Assessment: The manuscript makes a very good impression with well-written text and high-quality and instructive figures and tables. My comments here are therefore not on the technical side but more referring to making this manuscript more accessible for a wider RS researcher community who are interested in the segmentation results not for the sake of segmentation but for extracting information to conduct land-use/land-cover studies, for example.

The abstract is to the point and the introduction provides the necessary background settings.

However, I would here suggest to spend some more words on a few details, such as the meaning of "multi-scale context aggregation (architecture)" [L45ff] which re-occurs throughout the manuscript without actually being explained in some more detail to make it accessible for researchers not focusing on deep learning but who are interested in making use of segmentation results. As a core component of this research, it would be helpful to bring this to a broader attention of potential readers. The same goes for "adaptive spatial pooling" which could benefit from a short explanatory paragraph. You refer to aerial images in particular but I would be interested to learn about your take on remote-sensing image segmentation in a more general context, including satellite data. Any comments on that?
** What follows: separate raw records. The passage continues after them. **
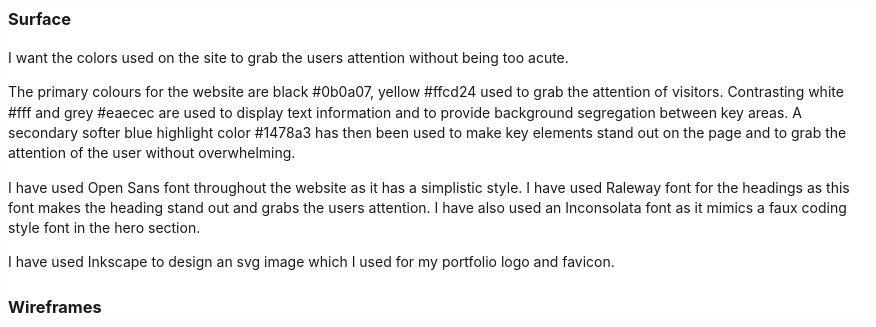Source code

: ### Surface
I want the colors used on the site to grab the users attention without being too acute.

The primary colours for the website are black #0b0a07, yellow #ffcd24 used to grab the attention of visitors.
Contrasting white #fff and grey #eaecec are used to display text information and to provide background segregation between key areas.
A secondary softer blue highlight color #1478a3 has then been used to make key elements stand out on the page and to grab the attention of the user without overwhelming.

I have used Open Sans font throughout the website as it has a simplistic style.
I have used Raleway font for the headings as this font makes the heading stand out and grabs the users attention.
I have also used an Inconsolata font as it mimics a faux coding style font in the hero section.

I have used Inkscape to design an svg image which I used for my portfolio logo and favicon.

### Wireframes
Would you have some recommendations for researcher using such an approach for systematic land-use/land-change studies? Is there any usable output they might be able to make use of? Is it feasible to implement?
  You added a list of abbreviations but it does not contain all abbreviations by far. You might want to update this.
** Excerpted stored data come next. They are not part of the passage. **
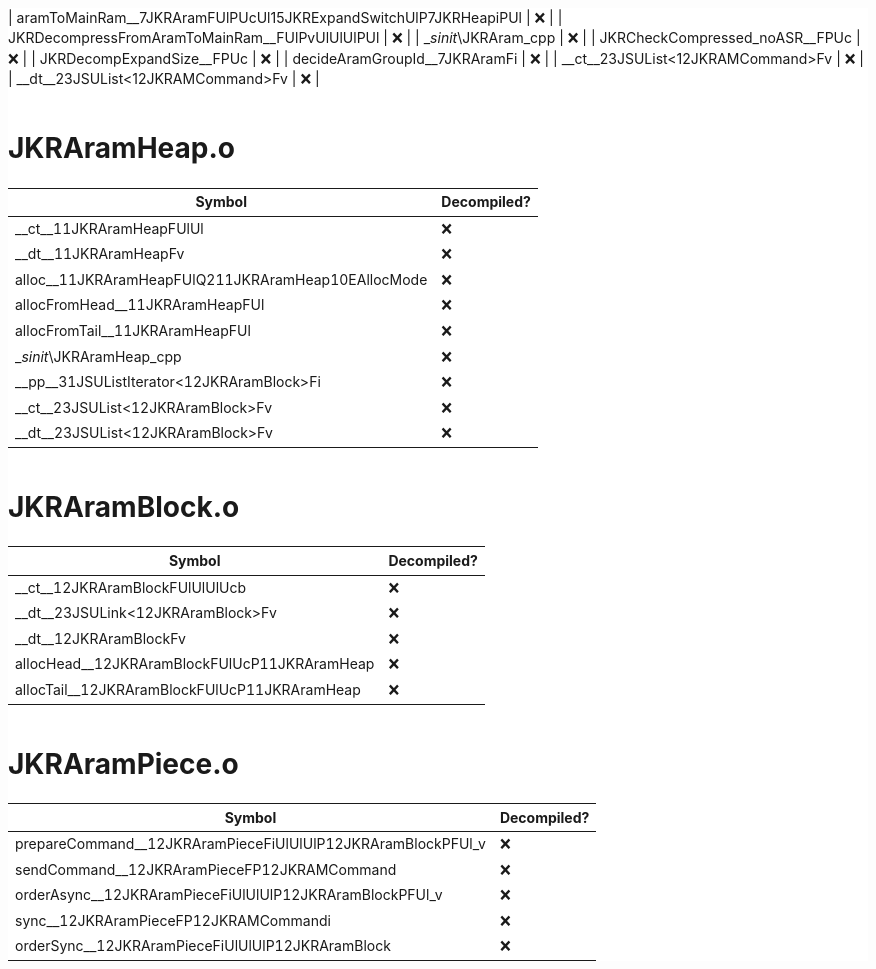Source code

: | aramToMainRam__7JKRAramFUlPUcUl15JKRExpandSwitchUlP7JKRHeapiPUl | :x: |
| JKRDecompressFromAramToMainRam__FUlPvUlUlUlPUl | :x: |
| __sinit_\JKRAram_cpp | :x: |
| JKRCheckCompressed_noASR__FPUc | :x: |
| JKRDecompExpandSize__FPUc | :x: |
| decideAramGroupId__7JKRAramFi | :x: |
| __ct__23JSUList&lt;12JKRAMCommand&gt;Fv | :x: |
| __dt__23JSUList&lt;12JKRAMCommand&gt;Fv | :x: |


# JKRAramHeap.o
| Symbol | Decompiled? |
| ------------- | ------------- |
| __ct__11JKRAramHeapFUlUl | :x: |
| __dt__11JKRAramHeapFv | :x: |
| alloc__11JKRAramHeapFUlQ211JKRAramHeap10EAllocMode | :x: |
| allocFromHead__11JKRAramHeapFUl | :x: |
| allocFromTail__11JKRAramHeapFUl | :x: |
| __sinit_\JKRAramHeap_cpp | :x: |
| __pp__31JSUListIterator&lt;12JKRAramBlock&gt;Fi | :x: |
| __ct__23JSUList&lt;12JKRAramBlock&gt;Fv | :x: |
| __dt__23JSUList&lt;12JKRAramBlock&gt;Fv | :x: |


# JKRAramBlock.o
| Symbol | Decompiled? |
| ------------- | ------------- |
| __ct__12JKRAramBlockFUlUlUlUcb | :x: |
| __dt__23JSULink&lt;12JKRAramBlock&gt;Fv | :x: |
| __dt__12JKRAramBlockFv | :x: |
| allocHead__12JKRAramBlockFUlUcP11JKRAramHeap | :x: |
| allocTail__12JKRAramBlockFUlUcP11JKRAramHeap | :x: |


# JKRAramPiece.o
| Symbol | Decompiled? |
| ------------- | ------------- |
| prepareCommand__12JKRAramPieceFiUlUlUlP12JKRAramBlockPFUl_v | :x: |
| sendCommand__12JKRAramPieceFP12JKRAMCommand | :x: |
| orderAsync__12JKRAramPieceFiUlUlUlP12JKRAramBlockPFUl_v | :x: |
| sync__12JKRAramPieceFP12JKRAMCommandi | :x: |
| orderSync__12JKRAramPieceFiUlUlUlP12JKRAramBlock | :x: |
You added a number of "arXiv" references. Are these exclusively published on arXive.org? Then they are not peer-reviewed. How do you judge their soundness?  If not exclusively published on arXive, citing the primary source would probably be more appropriate.

 

Author Response

Please see the attachment.

Author Response File: Author Response.docx

Reviewer 3 Report

The paper addressed semantic object segmentation in satellite images, especially challenges in segmenting ojbects with unsual sizes and their details. To enhance the ability of an encoder-decoder style HRNet, two more modules Adaptive Spatial Pooling and Reasoning modules were proposed. Results on two city datasets are impressive, especially wrt class "car" on both datasets. With such good potentials on segmenting small objects the reader would be much interested in checking the proposed method's evaluation on bigger datasets with more classes.

Author Response

Please see the attachment.

Author Response File: Author Response.docx

Round 2

Reviewer 1 Report

The authors attended the reviewer requirements, then the paper can be accepted in its actual form.